Hattie McDaniel Residence | Los Angeles Conservancy
Photo by Adrian Scott Fine/L.A. Conservancy

Hattie McDaniel Residence

The Period Revival residence at 2203 South Harvard Boulevard was home to actress Hattie McDaniel beginning in the 1940s.

Born in 1895 to two former slaves in Wichita, Kansas, McDaniel became the first black American to win an Academy Award in 1939. She was honored for her role as Mammy in Gone with the Wind.

McDaniel identified as a bisexual woman and was married four times. In 1941, she moved into the Sugar Hill neighborhood of Los Angeles.

At that time, Sugar Hill was popular among black celebrities (some notable residents include Joe Louis, Little Richard, Ray Charles, and "Sweet Daddy" Grace). Her house was designed by local architect Lester S. Moore in 1911. 

In 1949, white residents filed a lawsuit against McDaniel and other black homeowners in the Sugar Hill neighborhood because their property deeds forbade sale to non-Caucasians.

After she was taken to court, a judge ruled in favor of McDaniel and other black homeowners on the grounds of the 14th Amendment.

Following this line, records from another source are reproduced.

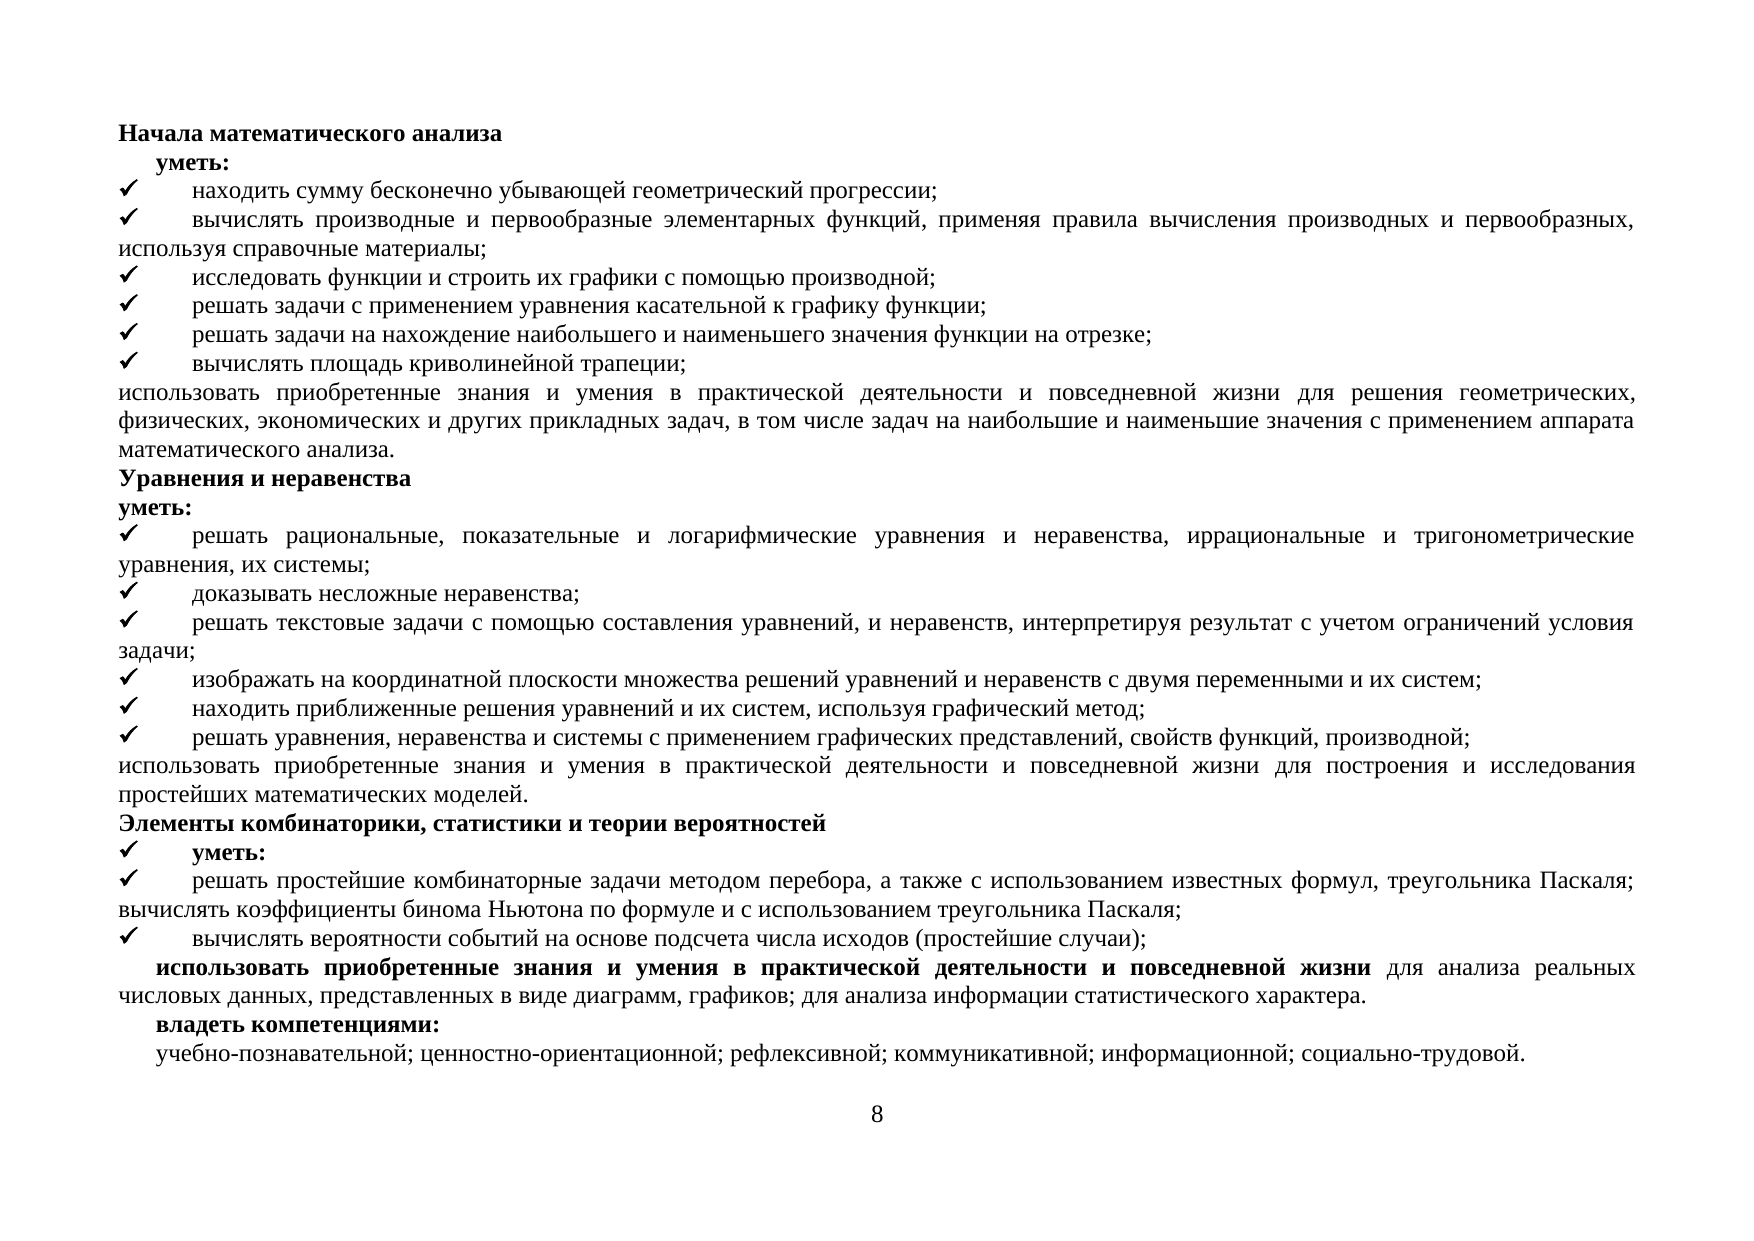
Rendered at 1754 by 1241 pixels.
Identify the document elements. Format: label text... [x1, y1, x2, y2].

list исследовать функции и строить их графики с помощью производной; [118, 262, 1636, 291]
list решать простейшие комбинаторные задачи методом перебора, а также с использованием известных формул, треугольника Паскаля; вычислять коэффициенты бинома Ньютона по формуле и с использованием треугольника Паскаля; [118, 866, 1636, 923]
list находить сумму бесконечно убывающей геометрический прогрессии; [118, 176, 1636, 204]
list использовать приобретенные знания и умения в практической деятельности и повседневной жизни для решения геометрических, физических, экономических и других прикладных задач, в том числе задач на наибольшие и наименьшие значения с применением аппарата математического анализа. [118, 377, 1636, 463]
list уметь: [118, 837, 1636, 866]
list уметь: [118, 492, 1636, 521]
list решать рациональные, показательные и логарифмические уравнения и неравенства, иррациональные и тригонометрические уравнения, их системы; [118, 521, 1636, 578]
list изображать на координатной плоскости множества решений уравнений и неравенств с двумя переменными и их систем; [118, 664, 1636, 693]
list решать текстовые задачи с помощью составления уравнений, и неравенств, интерпретируя результат с учетом ограничений условия задачи; [118, 607, 1636, 664]
list вычислять площадь криволинейной трапеции; [118, 348, 1636, 377]
text учебно-познавательной; ценностно-ориентационной; рефлексивной; коммуникативной; информационной; социально-трудовой. [118, 1038, 1636, 1067]
list вычислять вероятности событий на основе подсчета числа исходов (простейшие случаи); [118, 923, 1636, 952]
list находить приближенные решения уравнений и их систем, используя графический метод; [118, 693, 1636, 722]
text владеть компетенциями: [118, 1009, 1636, 1038]
list решать уравнения, неравенства и системы с применением графических представлений, свойств функций, производной; [118, 722, 1636, 751]
text использовать приобретенные знания и умения в практической деятельности и повседневной жизни для анализа реальных числовых данных, представленных в виде диаграмм, графиков; для анализа информации статистического характера. [118, 952, 1636, 1009]
list решать задачи с применением уравнения касательной к графику функции; [118, 291, 1636, 319]
text уметь: [118, 147, 1636, 176]
list Элементы комбинаторики, статистики и теории вероятностей [118, 808, 1636, 837]
list доказывать несложные неравенства; [118, 578, 1636, 607]
list вычислять производные и первообразные элементарных функций, применяя правила вычисления производных и первообразных, используя справочные материалы; [118, 204, 1636, 262]
list решать задачи на нахождение наибольшего и наименьшего значения функции на отрезке; [118, 319, 1636, 348]
list использовать приобретенные знания и умения в практической деятельности и повседневной жизни для построения и исследования простейших математических моделей. [118, 751, 1636, 808]
text Начала математического анализа [118, 118, 1636, 147]
list Уравнения и неравенства [118, 463, 1636, 492]
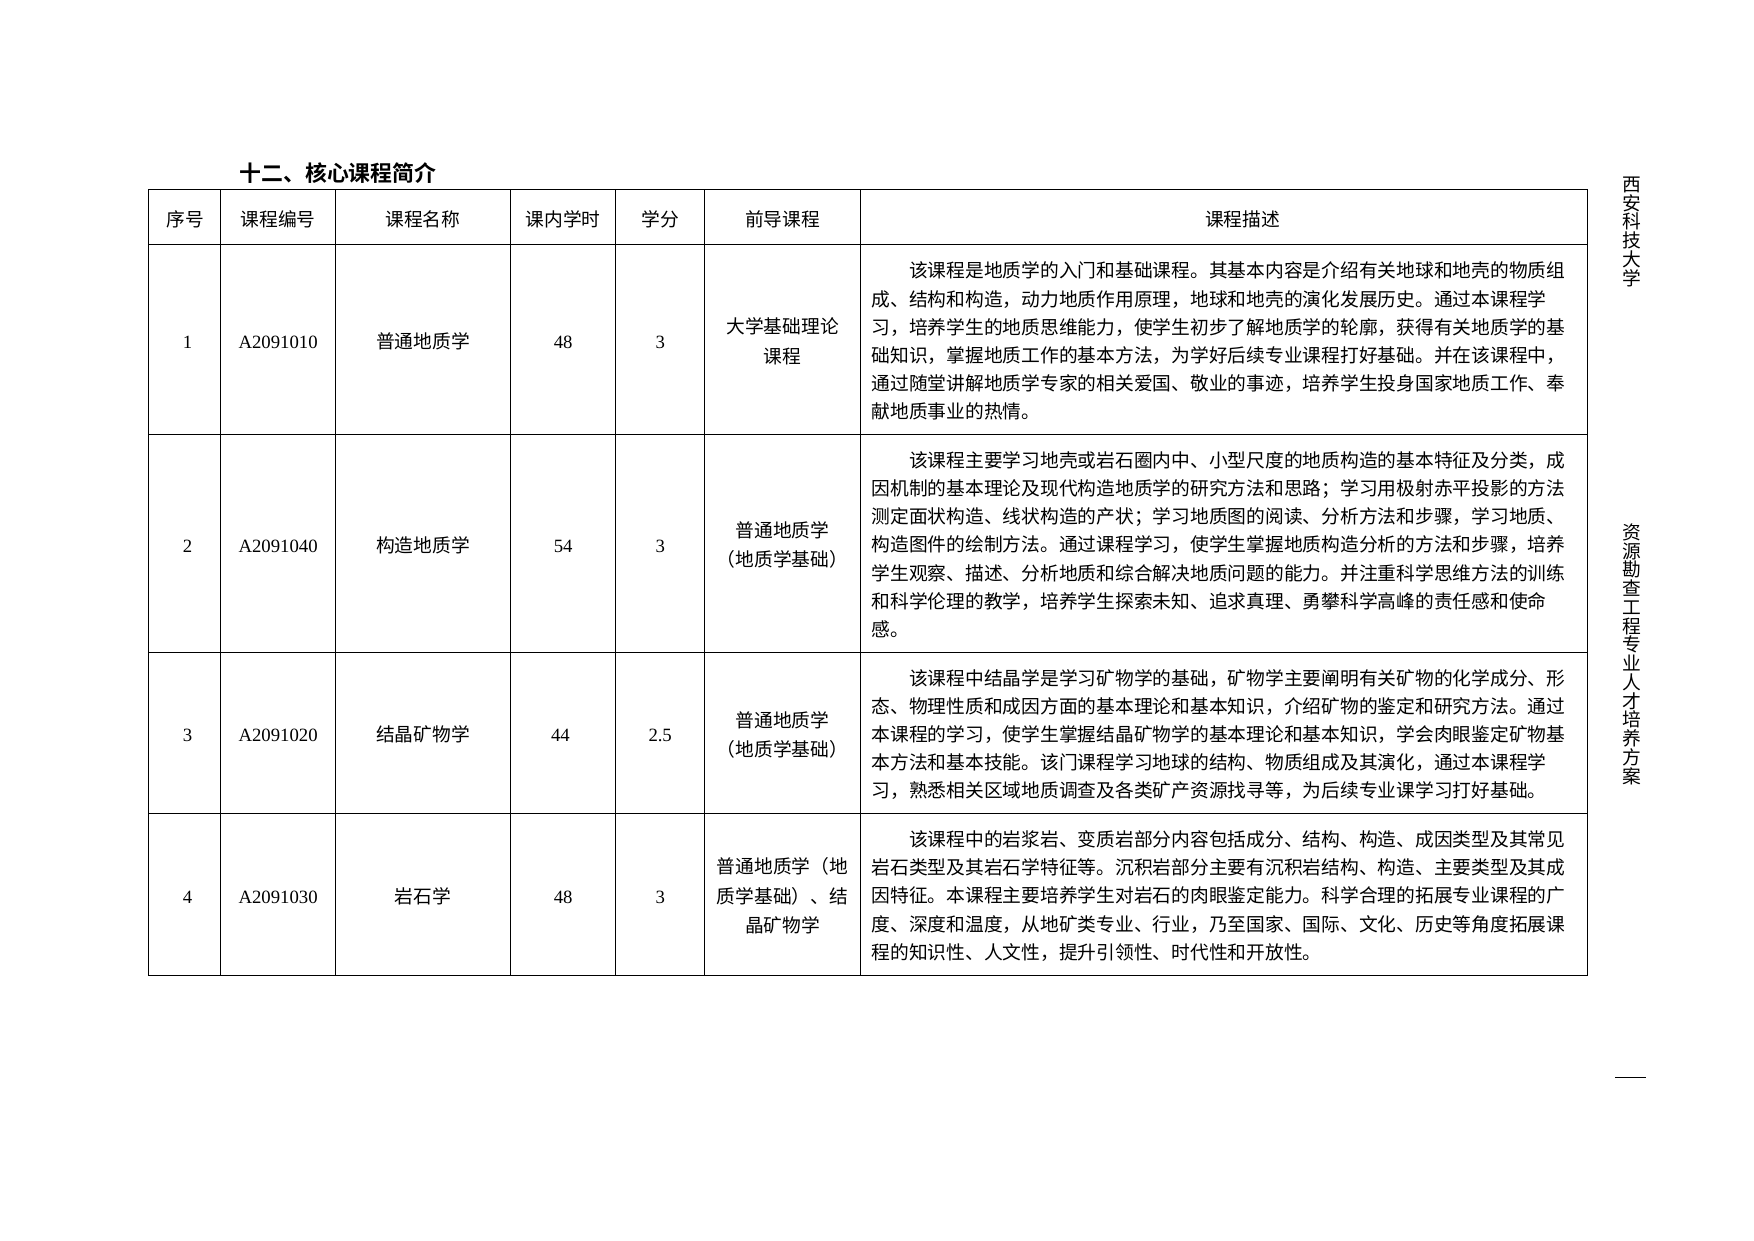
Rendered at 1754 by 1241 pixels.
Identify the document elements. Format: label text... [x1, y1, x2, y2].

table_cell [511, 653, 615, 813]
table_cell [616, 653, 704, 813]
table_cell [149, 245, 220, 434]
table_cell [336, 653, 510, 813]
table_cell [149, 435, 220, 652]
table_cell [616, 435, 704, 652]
subtitle 十二、核心课程简介 [148, 148, 1589, 189]
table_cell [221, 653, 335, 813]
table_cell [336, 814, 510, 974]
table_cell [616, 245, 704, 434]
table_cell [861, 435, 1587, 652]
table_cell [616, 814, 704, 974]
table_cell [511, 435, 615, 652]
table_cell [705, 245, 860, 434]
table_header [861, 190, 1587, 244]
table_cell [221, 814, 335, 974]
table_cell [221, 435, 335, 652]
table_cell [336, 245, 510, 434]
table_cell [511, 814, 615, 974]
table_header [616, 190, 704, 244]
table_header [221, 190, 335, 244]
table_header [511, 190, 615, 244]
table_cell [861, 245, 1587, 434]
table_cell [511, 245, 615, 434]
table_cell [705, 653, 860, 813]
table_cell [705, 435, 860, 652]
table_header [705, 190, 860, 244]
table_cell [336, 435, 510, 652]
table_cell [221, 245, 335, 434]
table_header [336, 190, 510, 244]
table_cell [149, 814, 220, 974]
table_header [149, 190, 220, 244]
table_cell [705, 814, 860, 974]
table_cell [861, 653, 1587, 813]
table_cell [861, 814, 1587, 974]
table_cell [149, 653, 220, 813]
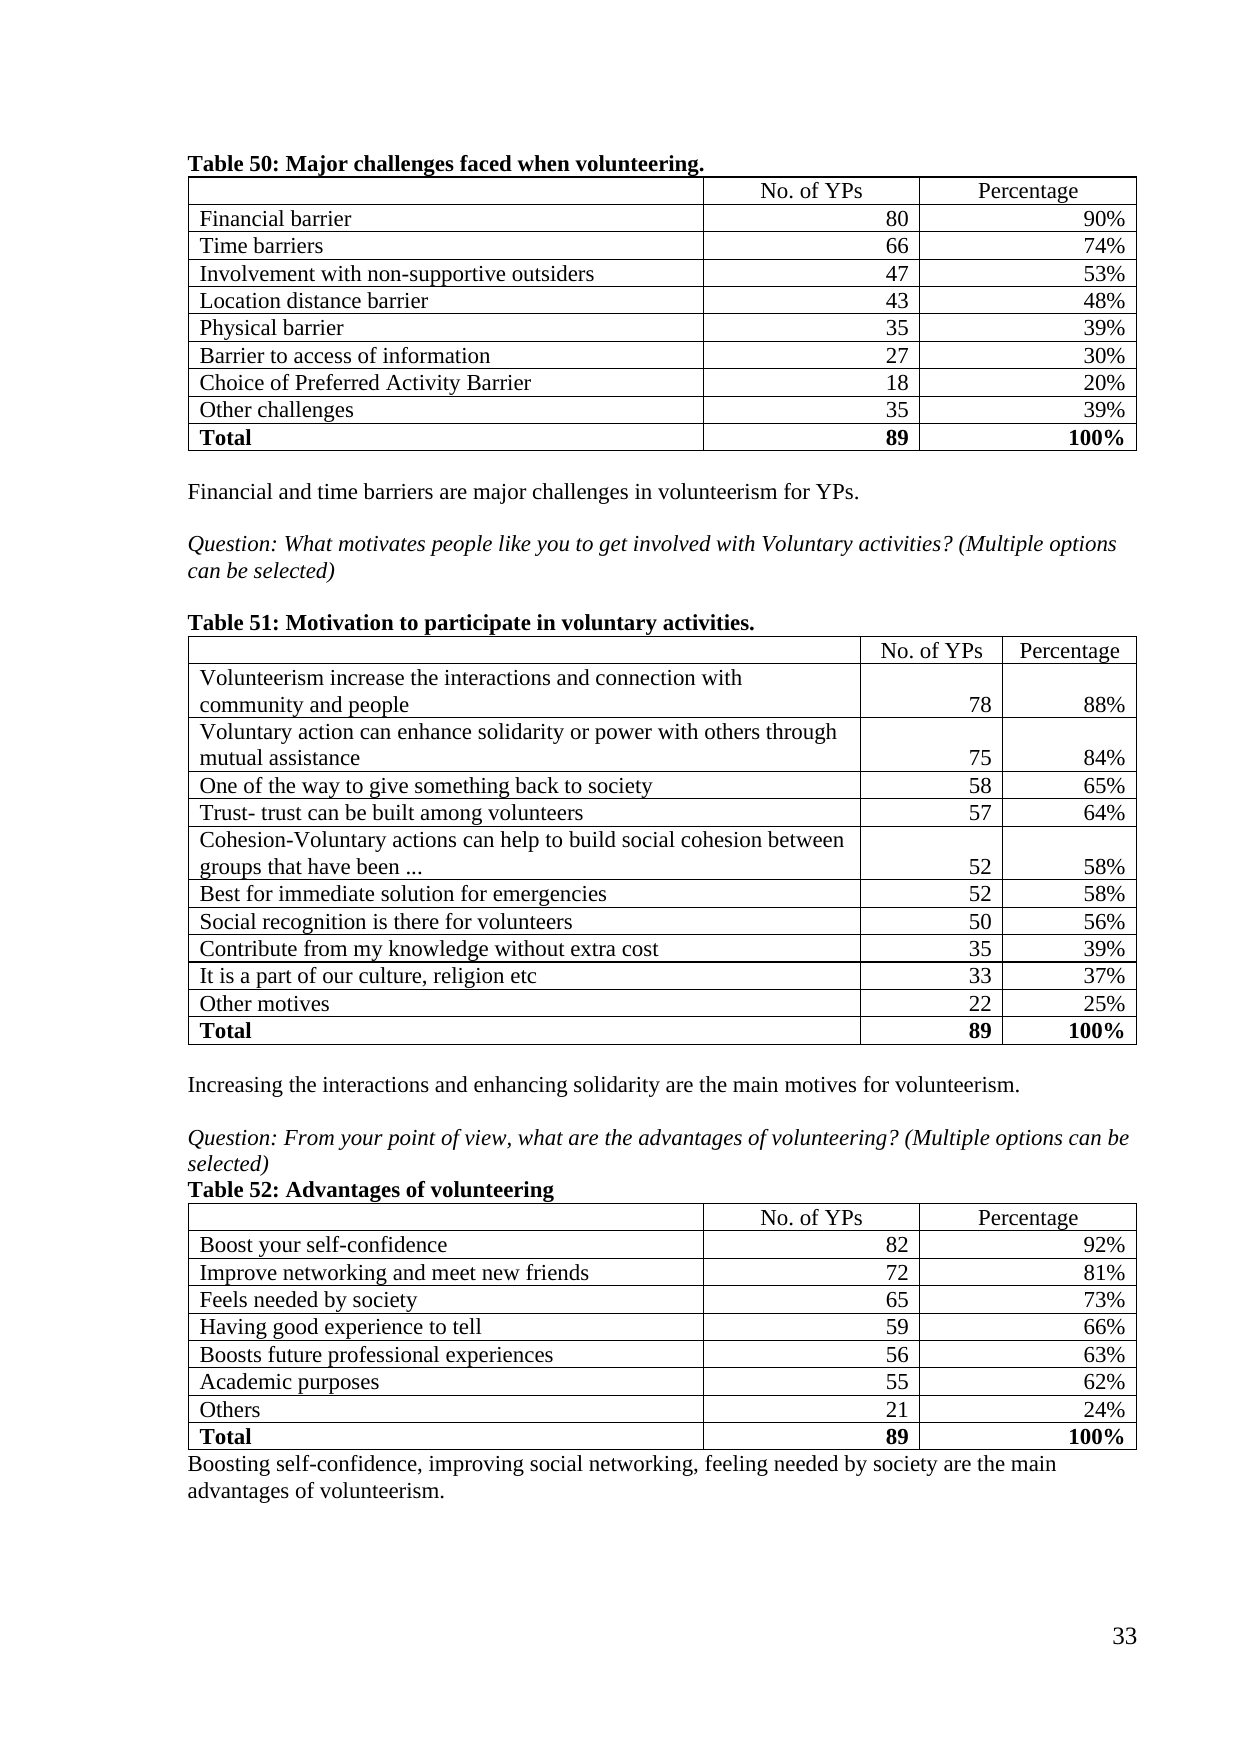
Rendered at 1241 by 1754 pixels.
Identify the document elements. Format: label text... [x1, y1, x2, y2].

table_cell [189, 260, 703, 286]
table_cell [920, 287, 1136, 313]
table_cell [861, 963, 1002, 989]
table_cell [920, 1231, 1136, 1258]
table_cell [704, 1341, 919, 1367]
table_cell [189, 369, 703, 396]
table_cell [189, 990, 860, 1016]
text Question: From your point of view, what are the advantages of volunteering? (Multiple options can be selected) [187, 1124, 1137, 1176]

This amendment prohibits depriving individuals of life, freedom, and property without due process of law, and also prohibits the state from curtailing the privileges and protections of citizens.

McDaniel died in 1952 at the age of 57.

McDaniels' victory in the Sugar Hill case and her substantial Hollywood career demonstrate the many intersections of class, race, gender, and sexuality that come to make up the identities of LGBTQ individuals of color.

During her time in Hollywood, McDaniel was one of many Hollywood character actresses or leading ladies who were known for having non-conforming sexual or gender identities.

Others include Judith Anderson, Tallulah Bankhead, Louise Brooks, Spring Byington, Constance Collier, Joan Crawford, Marlene Dietrich, Peggy Fears, Greta Garbo, Katherine Hepburn, Elissa Landi, Marjorie Min, Agnes Moorehead, Nita Naldi, Pola Negri, and Lilyan Tashman.

Since McDaniels' 1939 Academy Award for Best Actress in a Supporting Role, only six black actresses had been similarly recognized as of 2015. None of these women have openly identified as a member of the LGBTQ community.